Deadly Blessing (1981)
Not to be confused with Wes Craven's later film Deadly Friend. No, this is Deadly Blessing, starring Athena from Battlestar Galactica (Maren Jensen) and Sharon Stone (in her first speaking part). Ernest Borgnine (fresh off of Escape from New York) and Craven-regular Michael Berryman both play Amish-like members of the nearby "Hittite" village, who fear their neighbor Martha (Jensen) may be something called "the incubus" (which is odd because an incubus is a demon in male form; a succubus is a demon in female form, but whatever). To my wife: don't read any further - I'm going to talk about spiders.

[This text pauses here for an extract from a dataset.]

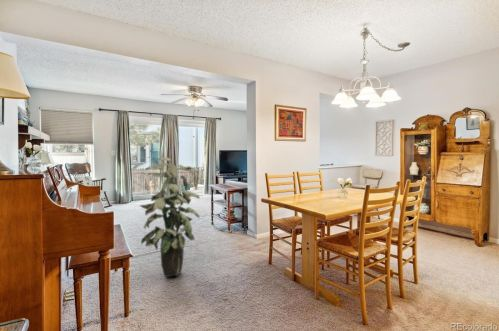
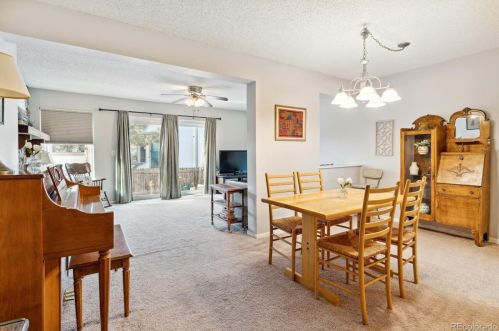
- indoor plant [139,156,201,278]
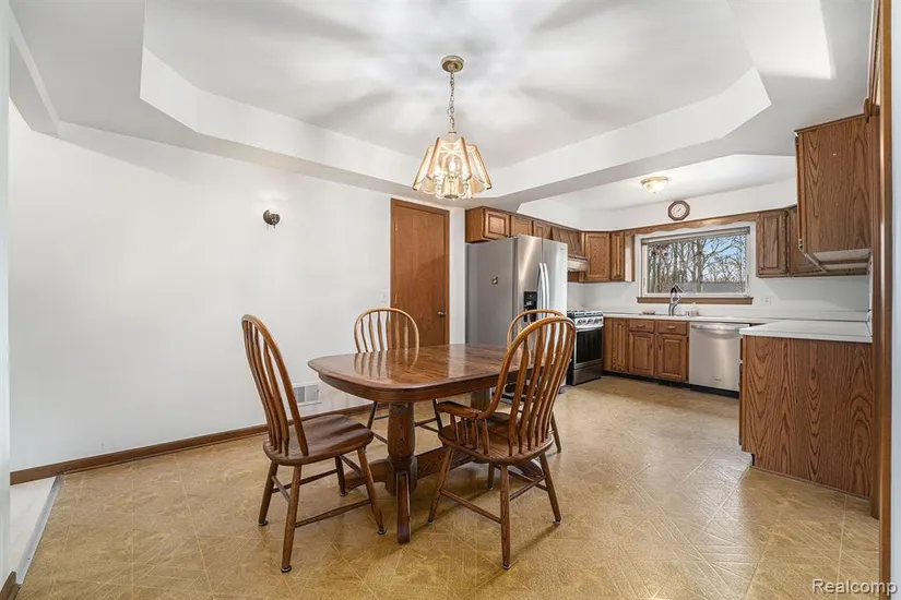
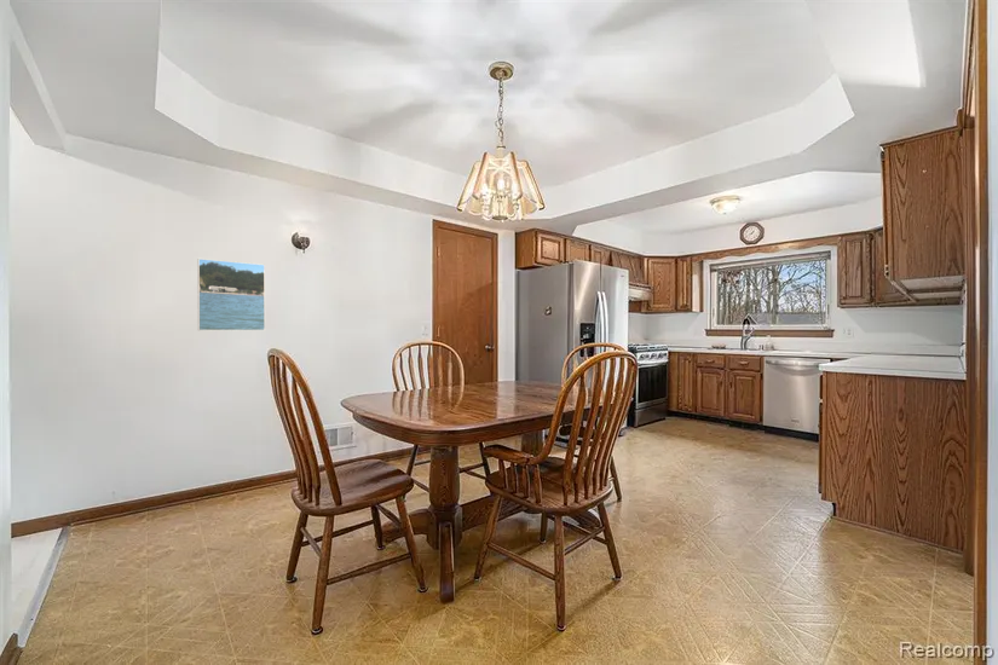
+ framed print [196,258,266,331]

I really had no idea where this one was headed, even halfway into the film - it's a very unusual and interesting story, with lots of odd tangents. At first there's a slight Children of the Corn vibe (even though Deadly Blessing pre-dates it by 3 years), reinforced by the black-and-white stills of the Hittites during the opening credits. As it turns out, something else is going on. Someone kills Martha's husband with a tractor (in a tinted-red death scene). It's clear that the same person is trying to attack Martha and her friends, but mostly they are able to protect themselves: a dog is maced, a snake is killed in a bathtub, Sharon Stone escapes a giant spider web and the women practice shooting guns at cans, while waiting for the killer to return. Martha also finds a velvet painting of herself in the basement. And then you find out that one of the characters "was half and half" (which maybe explains the whole incubus/succubus thing). There's more, too. The most shocking scene in the film, has Sharon Stone lying in bed in an overhead shot, as hands reach out to hold her head in place, as a very large spider drops from the ceiling and into her screaming mouth. As the story goes, that really happened during filming, but only after Stone insisted that the spider be de-fanged first.

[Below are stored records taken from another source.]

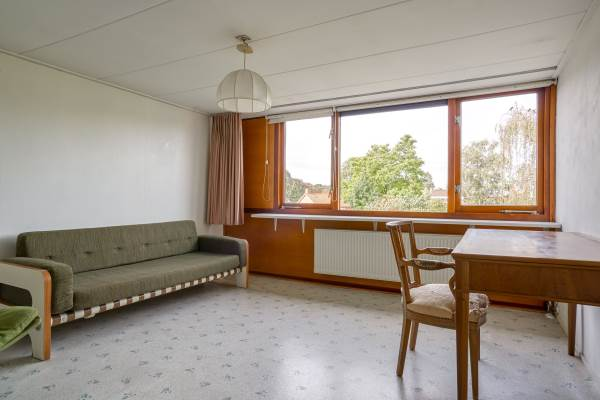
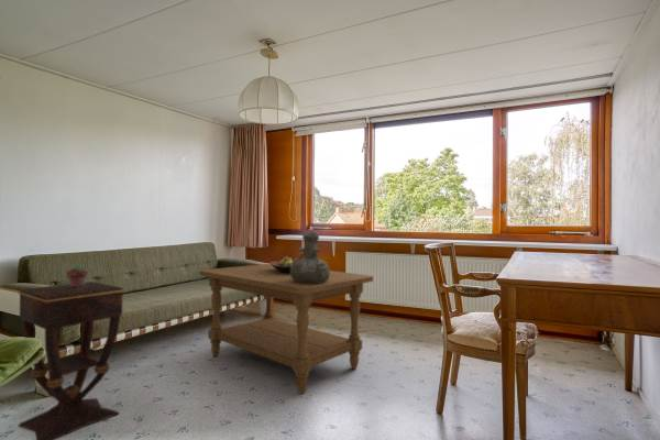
+ side table [16,280,125,440]
+ potted succulent [66,263,89,288]
+ fruit bowl [268,255,294,274]
+ coffee table [198,263,374,395]
+ vase [290,231,330,284]
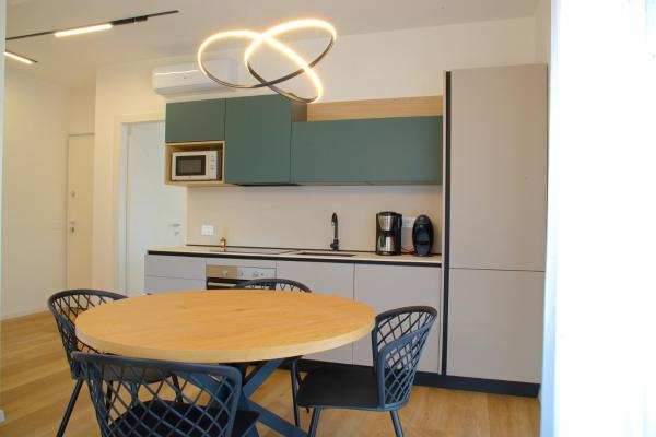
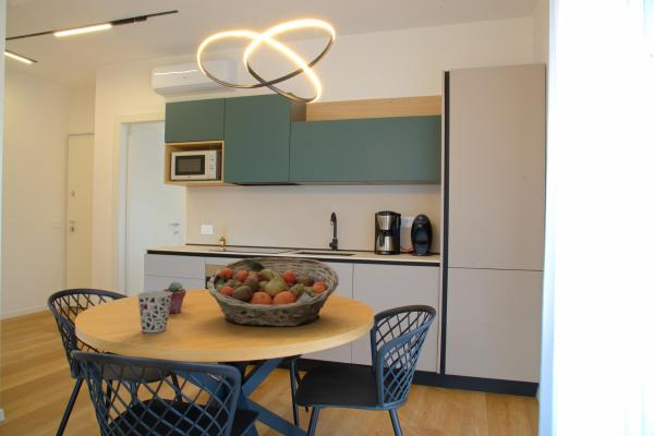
+ potted succulent [161,280,187,314]
+ fruit basket [206,256,340,328]
+ cup [136,290,172,334]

The score is an early one for James Horner - his first non-Corman feature. It is primarily orchestral work, but with subtle beds of sound texture and the perfect amount of discordant sound effects, all incorporated quite well with the rest of the film's sound design. Horner also makes interesting use of choral and chanting elements, at times reminding me of Ligeti's choral pieces. Horner also composed the score for Wolfen in 1981, and would break into the mainstream one year later, with his score for Star Trek II: The Wrath of Khan.
The newly-formed Scream Factory has just announced an upcoming blu-ray release of Deadly Blessing, possibly due out later this year. I'm hoping that they'll include some of the interviews and special features seen in the recent Arrow UK special edition release. For now, you can watch it on Netflix Instant.